Omnia El Omrani is the youth envoy for the Cop27 president and a doctor in Cairo and says she sees her patients suffering from air pollution and increasing heat: “We see first-hand that climate change is not just an environmental problem, but a health problem.”
Neira’s message to those at COP27 is simple:
If they take the right decisions, our health will gain. If they take the wrong decisions, our health will lose.
An international report published in October said the health of the world’s people is at the mercy of a global addiction to fossil fuels and found an increase in heat deaths, hunger and infectious disease as the climate crisis intensifies.
After pressure, Egypt unblocks access to Human Rights Watch website
Ruth Michaelson
For the first time in years, Egypt has unblocked access to the Human Rights Watch website, a day after the Guardian described how delegates at Cop27 were unable to access it during the conference.
BREAKING: Human Rights Watch website and others are unblocked in #Egypt for the first time in several years. Egyptians can now access the facts about the government’s clampdown on environmental groups and other abuses. Live from #COP27 @hrw pic.twitter.com/F6qMQ7Nydu
— Shantha Rau Barriga (@ShanthaHRW) November 8, 2022 Yet the website of Mada Masr, Egypt’s lone independent news outlet, which has endured raids on its offices and repeated attacks by the Egyptian state, remains blocked on the conference internet.
Mada Masr and HRW’s websites, along with more than 600 others – some estimates put the figure as high as 700 – have been blocked in the country since 2017, after Egypt began using Canadian technology to stop access to a broad swath of news, political and human rights websites several years ago.
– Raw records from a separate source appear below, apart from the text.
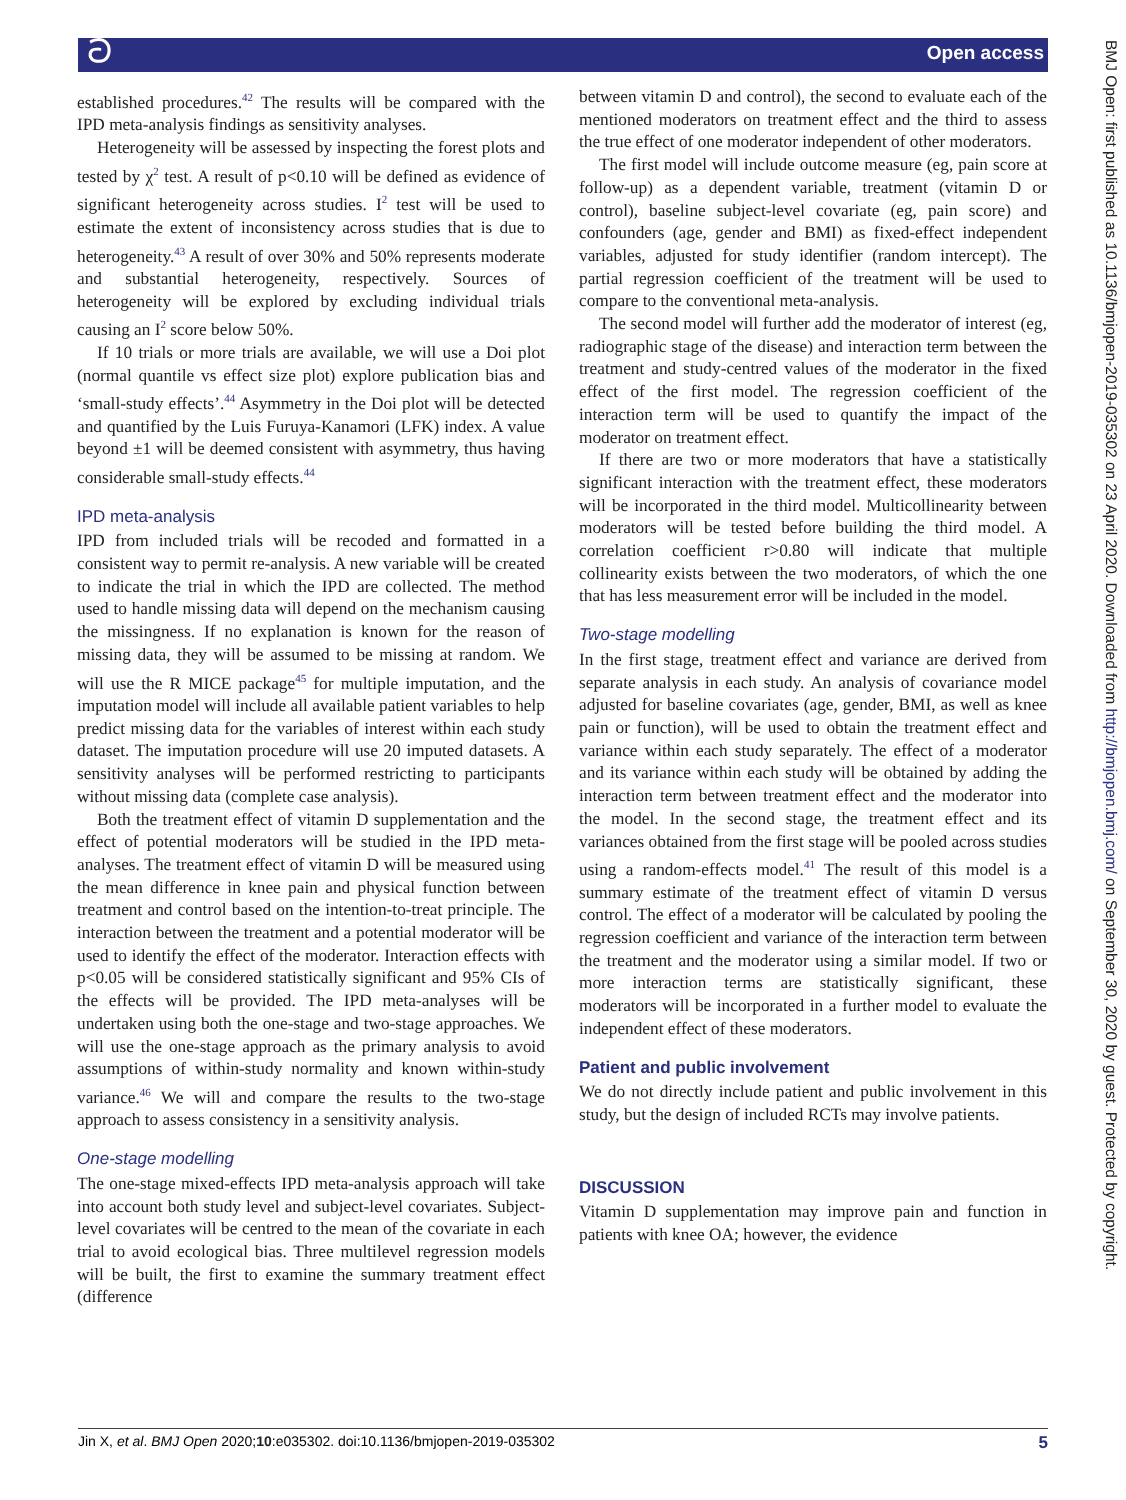ට
Open access
BMJ Open: first published as 10.1136/bmjopen-2019-035302 on 23 April 2020. Downloaded from http://bmjopen.bmj.com/ on September 30, 2020 by guest. Protected by copyright.
established procedures.<sup>42</sup> The results will be compared with the IPD meta-analysis findings as sensitivity analyses.
Heterogeneity will be assessed by inspecting the forest plots and tested by χ<sup>2</sup> test. A result of p<0.10 will be defined as evidence of significant heterogeneity across studies. I<sup>2</sup> test will be used to estimate the extent of inconsistency across studies that is due to heterogeneity.<sup>43</sup> A result of over 30% and 50% represents moderate and substantial heterogeneity, respectively. Sources of heterogeneity will be explored by excluding individual trials causing an I<sup>2</sup> score below 50%.
If 10 trials or more trials are available, we will use a Doi plot (normal quantile vs effect size plot) explore publication bias and ‘small-study effects’.<sup>44</sup> Asymmetry in the Doi plot will be detected and quantified by the Luis Furuya-Kanamori (LFK) index. A value beyond ±1 will be deemed consistent with asymmetry, thus having considerable small-study effects.<sup>44</sup>
IPD meta-analysis
IPD from included trials will be recoded and formatted in a consistent way to permit re-analysis. A new variable will be created to indicate the trial in which the IPD are collected. The method used to handle missing data will depend on the mechanism causing the missingness. If no explanation is known for the reason of missing data, they will be assumed to be missing at random. We will use the R MICE package<sup>45</sup> for multiple imputation, and the imputation model will include all available patient variables to help predict missing data for the variables of interest within each study dataset. The imputation procedure will use 20 imputed datasets. A sensitivity analyses will be performed restricting to participants without missing data (complete case analysis).
Both the treatment effect of vitamin D supplementation and the effect of potential moderators will be studied in the IPD meta-analyses. The treatment effect of vitamin D will be measured using the mean difference in knee pain and physical function between treatment and control based on the intention-to-treat principle. The interaction between the treatment and a potential moderator will be used to identify the effect of the moderator. Interaction effects with p<0.05 will be considered statistically significant and 95% CIs of the effects will be provided. The IPD meta-analyses will be undertaken using both the one-stage and two-stage approaches. We will use the one-stage approach as the primary analysis to avoid assumptions of within-study normality and known within-study variance.<sup>46</sup> We will and compare the results to the two-stage approach to assess consistency in a sensitivity analysis.
One-stage modelling
The one-stage mixed-effects IPD meta-analysis approach will take into account both study level and subject-level covariates. Subject-level covariates will be centred to the mean of the covariate in each trial to avoid ecological bias. Three multilevel regression models will be built, the first to examine the summary treatment effect (difference
between vitamin D and control), the second to evaluate each of the mentioned moderators on treatment effect and the third to assess the true effect of one moderator independent of other moderators.
The first model will include outcome measure (eg, pain score at follow-up) as a dependent variable, treatment (vitamin D or control), baseline subject-level covariate (eg, pain score) and confounders (age, gender and BMI) as fixed-effect independent variables, adjusted for study identifier (random intercept). The partial regression coefficient of the treatment will be used to compare to the conventional meta-analysis.
The second model will further add the moderator of interest (eg, radiographic stage of the disease) and interaction term between the treatment and study-centred values of the moderator in the fixed effect of the first model. The regression coefficient of the interaction term will be used to quantify the impact of the moderator on treatment effect.
If there are two or more moderators that have a statistically significant interaction with the treatment effect, these moderators will be incorporated in the third model. Multicollinearity between moderators will be tested before building the third model. A correlation coefficient r>0.80 will indicate that multiple collinearity exists between the two moderators, of which the one that has less measurement error will be included in the model.
Two-stage modelling
In the first stage, treatment effect and variance are derived from separate analysis in each study. An analysis of covariance model adjusted for baseline covariates (age, gender, BMI, as well as knee pain or function), will be used to obtain the treatment effect and variance within each study separately. The effect of a moderator and its variance within each study will be obtained by adding the interaction term between treatment effect and the moderator into the model. In the second stage, the treatment effect and its variances obtained from the first stage will be pooled across studies using a random-effects model.<sup>41</sup> The result of this model is a summary estimate of the treatment effect of vitamin D versus control. The effect of a moderator will be calculated by pooling the regression coefficient and variance of the interaction term between the treatment and the moderator using a similar model. If two or more interaction terms are statistically significant, these moderators will be incorporated in a further model to evaluate the independent effect of these moderators.
Patient and public involvement
We do not directly include patient and public involvement in this study, but the design of included RCTs may involve patients.
DISCUSSION
Vitamin D supplementation may improve pain and function in patients with knee OA; however, the evidence
Jin X, et al. BMJ Open 2020;10:e035302. doi:10.1136/bmjopen-2019-035302 5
The block also came in tandem with a prolonged crackdown on civil society in Egypt, forcing many activists and rights defenders to flee the country, while others faced travel bans and arrest for their work.
The lack of access to information represents Egypt’s attempt to prevent Cop27 attendees from accessing information about the country’s dismal human rights record.
Conference attendees said the website block at Cop27 had curtailed their ability to work.
While the unblocking of HRW’s website during the conference is good news for the next couple of weeks, the test will come after the summit when Egyptcould decide to block the website again, outside of the focus that Cop27 brings on the crackdown on free expression.
Egyptian officials have never provided any public explanation about why they block websites, and local activists have said they fear reprisals for attending the UN climate talks in Sharm el-Sheikh.
Here is yesterday’s story on the Cop27 internet restrictions:
Here is the European Commission president, Ursula von der Leyen, calling on the global north to follow the EU’s example and commit to climate financing in the global south.
“Team Europe is providing its fair share of the $100bn promise,” she said.
“It is doable and we call on others to step up too.”